Establish an Employee File System
When it comes to managing the documents of your workforce, keeping everything in one file is not a recommended method. Certain federal employment laws require the separation of documents. For instance, I-9 forms, the forms that prove an employee’s ability to work in the United States, must be filed separately from the employee’s file. Other information like workers’ compensation claims information, investigative documents and enrollment forms for benefits should be kept out of the employee’s file as well. Also, any resumes or applications you have from those individuals you did not hire should be stored for at least a year from the last date of human resources action (i.e. date of last interview). The purpose of this practice is not only to maintain compliance with laws such as the Americans with Disabilities Act and Title VII of the 1964 Civil Rights Act, but to also help defend against discriminatory claims. You may want to check with your legal counsel as to whether a longer retention schedule is recommended.
Develop Proper Pay Practices
Conducting your due diligence as to how you intend to pay the potential employee and what pay records need to be kept is critical. The Fair Labor Standards Act (FLSA) is a federal law that presides over how employers have to pay their employees. It establishes what records need to be kept and which employees are due to be paid overtime. The Department of Labor’s website (www.dol.gov) has a wealth of information as to what the law stipulates in addition to handy tools for employers. For instance, the website has an Overtime Security Advisor that helps employers decide whether or not an employee should be paid overtime. If that employee needs to be paid overtime, the website has another tool to show you how it should be done. Although the FLSA is a federal law, your State may have laws that impact how overtime is paid, so it is important to do your research on a state level too. Seek the advice of your legal counsel if you are unable to clearly determine whether or not the employee should be paid overtime. Wage and hour claims or lawsuits are extremely costly, so prior proper planning can help to prevent this expenditure.
Communicate Company Policy
Having a handbook is extremely important to document and communicate company policy. It can help set the expectations for employee conduct, absenteeism, dress code and time off. However, handbooks should always be legally reviewed. State and Federal employment laws may impact the wording of your policies. If you have a management team, they need to be familiar with the handbook and manage in accordance with those policies. A common pitfall is when actual practice differs from policy. Once the handbook is in place, take the time, at least on an annual basis, to make any updates along with assistance from legal counsel.

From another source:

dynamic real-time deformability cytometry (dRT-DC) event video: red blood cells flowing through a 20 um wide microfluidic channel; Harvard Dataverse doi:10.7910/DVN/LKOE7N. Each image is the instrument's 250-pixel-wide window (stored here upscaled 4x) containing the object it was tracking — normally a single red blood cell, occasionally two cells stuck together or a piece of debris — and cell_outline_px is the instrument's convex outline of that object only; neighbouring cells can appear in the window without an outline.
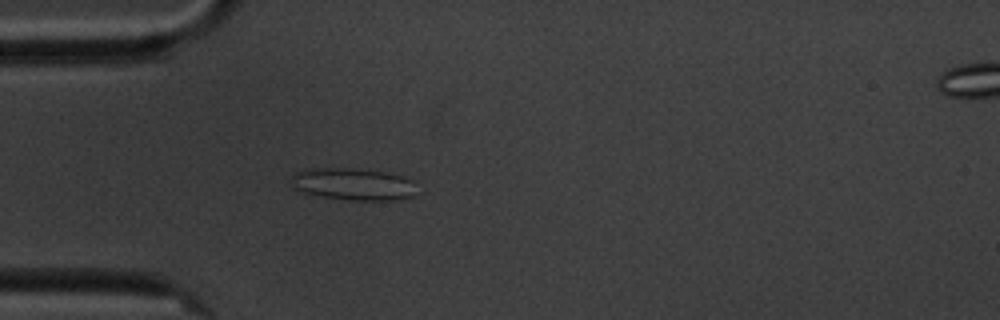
{"species": "common noctule bat (a hibernating species)", "species_latin": "Nyctalus noctula", "temperature_condition": "cold", "stored_images_in_passage": 4, "camera_frame_rate_fps": 3000, "um_per_image_px": 0.085, "animal": {"sex": "male", "body_mass_g": 20.1, "forearm_length_mm": 53.5}, "frame": {"image": 1, "passage_image": 4, "time_ms": 3.667, "image_size_px": [1000, 320], "cell_outline_px": [[420, 192], [412, 196], [392, 200], [348, 200], [300, 192], [292, 188], [292, 176], [296, 172], [304, 168], [348, 168], [380, 172], [404, 176], [412, 180]], "centroid_in_image_um": [30.02, 15.65], "position_along_channel_um": 55.0, "area_um2": 23.58}}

As a small business owner, the main focus of your day to day is to channel your energies toward growth and profitability. Directing part of that focus toward the human resources aspect of your business is vital. Should you need additional support in this area, outsourcing services are available in addition to your chamber of commerce and industry specific organizations. Setting the human resources foundation as early as possible will not only ease the task of employee management, but also help guide you along the path of success.